In his excellent biography of art curator and collector Sam Wagstaff, Philip Gefter notes how the rise of the gay rights movement in the early 1970s occurred at the same time as the growing interest in photography as an equal among the arts. Once he was turned on to photography by his lover Robert Mapplethorpe — whose career he also helped support and mythologize — Wagstaff amassed one of the most important private collections of photography, which he used to promote the art form before he sold to the Getty Museum in 1984 (a few years before his death from AIDS-related complications) to cement its importance. His intense desire to salvage objects from obscurity and elevate them in society — a reinvention that’s related to the camp sensibility — is something that irrevocably transformed culture and continues to motivate collectors of all stripes.

“The erotic component of a photograph is so palpable, whether it is a still life or a portrait,” Barbara Jakobson explains. “And it’s been that way since the invention of the medium.” And Bruce Hainley goes so far as to say that Wagstaff “acknowledged collecting as an erotic drive akin to the size queen’s,” adding that it also reveals the inextricable “link between gay desire and the interminable pleasure of the gaze. I’m not sure which of the two came first.”


Now that we are bombarded by billions of images and everyone is a wannabe avant-garde pocket picture maker, it’s easy for us to forget that until very recently photography was rejected as something with lesser aesthetic value. Or why it continues to hold us spellbound. But I was reminded of this impulse and drive to collect obscure photos when I flipped through the pages of Loving, a gorgeous new monograph composed of hundreds of photos of men from the 1850s to 1950s amassed by Hugh Nini and Neal Treadwell.
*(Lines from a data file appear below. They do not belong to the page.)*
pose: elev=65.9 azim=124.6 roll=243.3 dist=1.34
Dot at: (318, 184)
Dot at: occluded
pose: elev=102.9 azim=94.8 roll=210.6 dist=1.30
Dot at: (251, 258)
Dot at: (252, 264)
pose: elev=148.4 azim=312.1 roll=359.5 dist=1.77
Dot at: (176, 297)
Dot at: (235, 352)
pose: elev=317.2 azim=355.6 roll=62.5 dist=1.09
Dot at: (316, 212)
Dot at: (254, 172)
The book, subtitled “A Photographic History of Men in Love,” is a visual narrative that reveals tender moments between men — 19th century working-class guys, fashionably dressed businessmen, university students, soldiers, sailors, and many more — through benign, vernacular portraiture. The couple explain in the book’s forward that they began collecting over 20 years ago when they discovered a vintage photo dating from somewhere around the 1920s in an antique shop in Dallas, Texas, that they thought was “one of a kind.” As they write: “These two men, in front of a house, were embracing and looking at one another in a way that only two people in love would do. … The open expression of the love that they shared also revealed a moment of determination. Taking such a photo, during a time when they would have been less understood than they would today, was not without risk.”
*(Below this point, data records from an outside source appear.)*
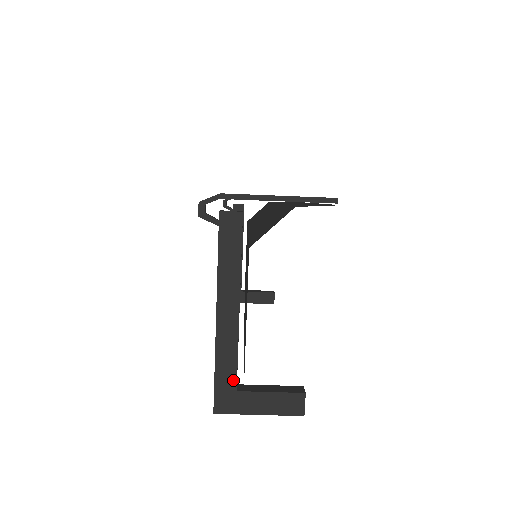
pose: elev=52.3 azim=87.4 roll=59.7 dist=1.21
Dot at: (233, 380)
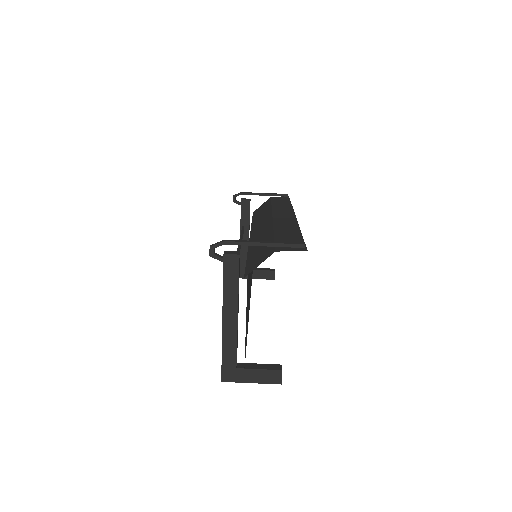
Dot at: (234, 361)
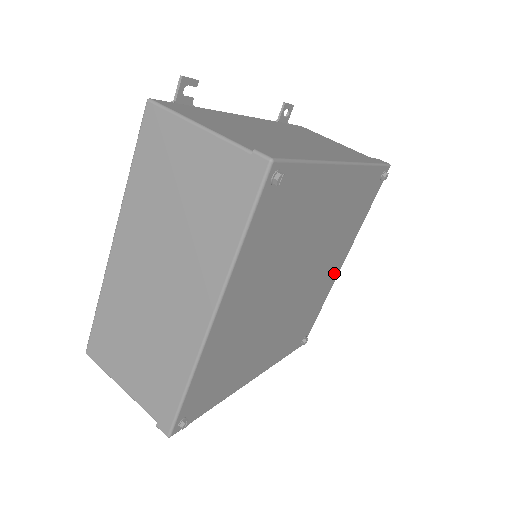
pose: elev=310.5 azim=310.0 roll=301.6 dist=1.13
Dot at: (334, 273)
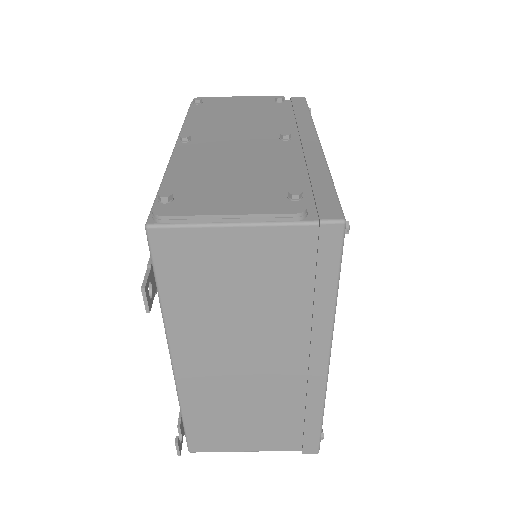
Dot at: occluded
Soon they began actively looking for these photos that spoke to them and felt they were on “some kind of rescue mission.” They’ve accumulated over 3,000 photographs that they found in shoe boxes, estate sales, family archives, flea markets and online auctions and the collection includes daguerreotypes, glass negatives, tin types, photo postcards, and simple snapshots from all over the world: Australia, France, Germany, Japan, Latvia, and the United States (with a considerable amount sourced from Bulgaria).
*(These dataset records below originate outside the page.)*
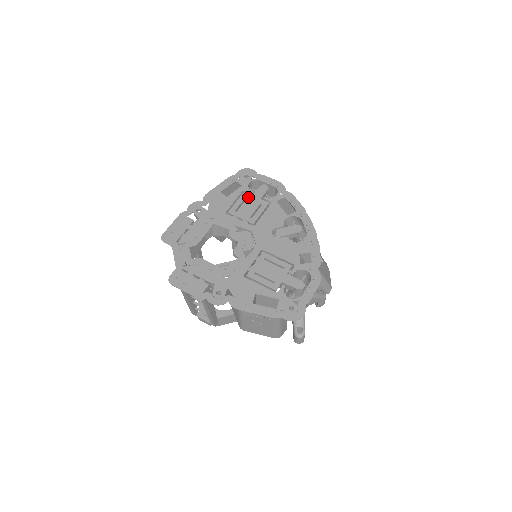
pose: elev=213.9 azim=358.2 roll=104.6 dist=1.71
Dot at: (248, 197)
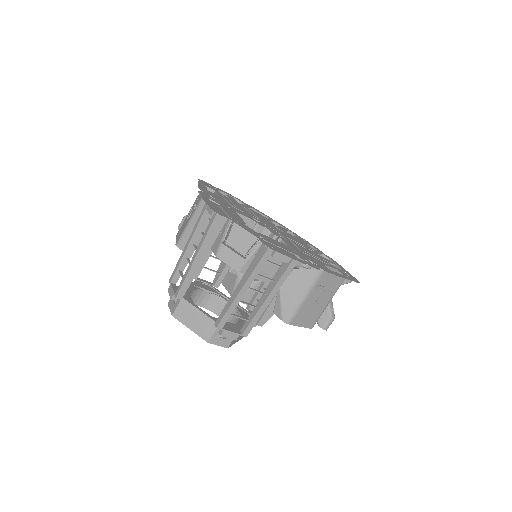
Dot at: (230, 200)
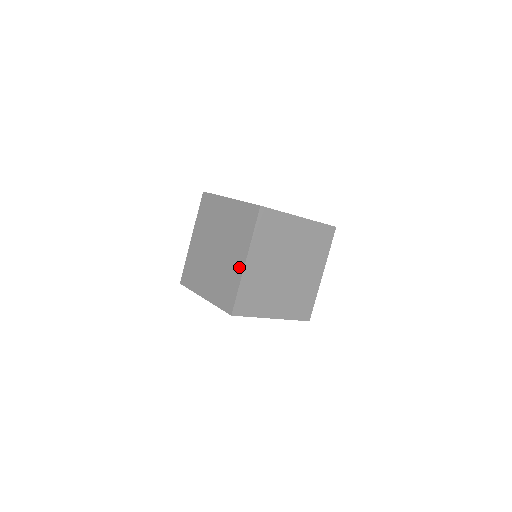
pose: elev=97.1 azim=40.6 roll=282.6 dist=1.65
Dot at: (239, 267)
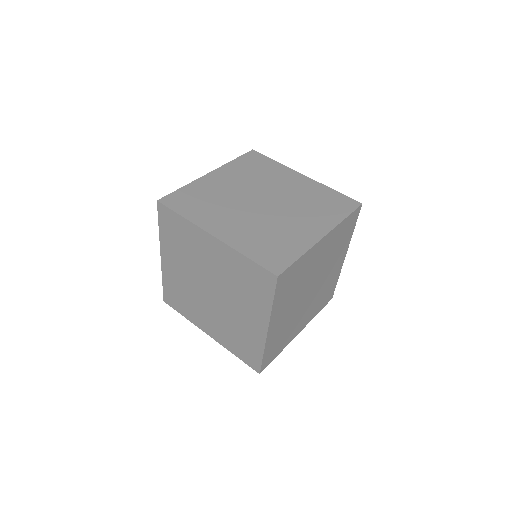
Dot at: (258, 333)
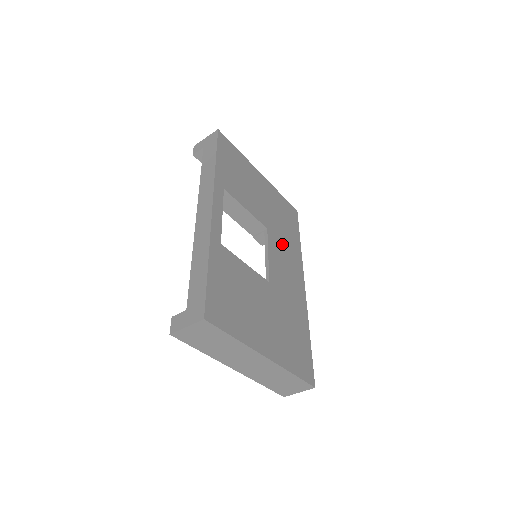
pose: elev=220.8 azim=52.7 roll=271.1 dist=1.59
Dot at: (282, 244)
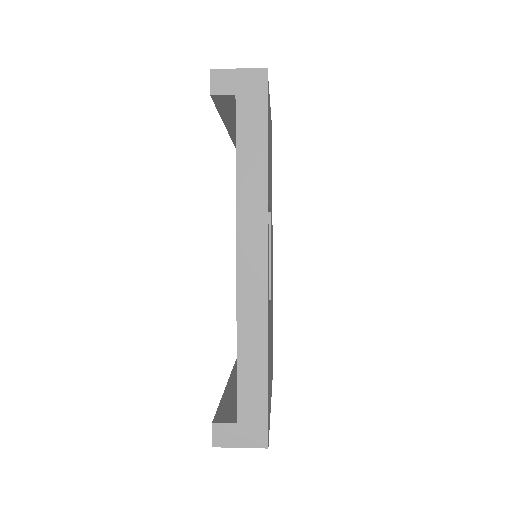
Dot at: (271, 217)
The sweetness of the images is palpable, and may even startle in their brazenness, such as the photo of the men holding a pre-printed sign that reads: “Not Married But Willing to Be.” Yet, when thumbing through the book, you may scoff and think: maybe it’s just guys horsing around (despite the kissing and legs wrapped around in intimate bedroom or picnic scenes) or that we’re unfairly placing our contemporary notions upon innocent, youthful friendships. Nini and Treadwell admit that “friendship photos” between men were not uncommon a hundred years ago, so they’ve avoided those and have come up with rules to determine when deciding if a snapshot is “loving.” “We look into their eyes. There is an unmistakable look that two people have when they are in love. You can’t manufacture it. And if you’re experiencing it, you can’t hide it.”


That gaze is powerful; that realization is essential for subsequent generations of queer people who seek a connection to a history, a genealogy that isn’t passed down biologically, but through symbols and signs and oral and visual cues. The Nini-Treadwell collection — which I hope will be curated and exhibited in some major way in the near future — not only allows us to imagine what it must have felt like to discover this image and hold it and freely breathe in these loving looks. It also becomes a promise we keep to these forgotten men, acknowledging their devotion, who loved despite all the odds.

LOVING: A Photographic History of Men in Love, 1850s-1950s by Hugh Nini and Neal Treadwell, published by 5 Continents Editions, is available now.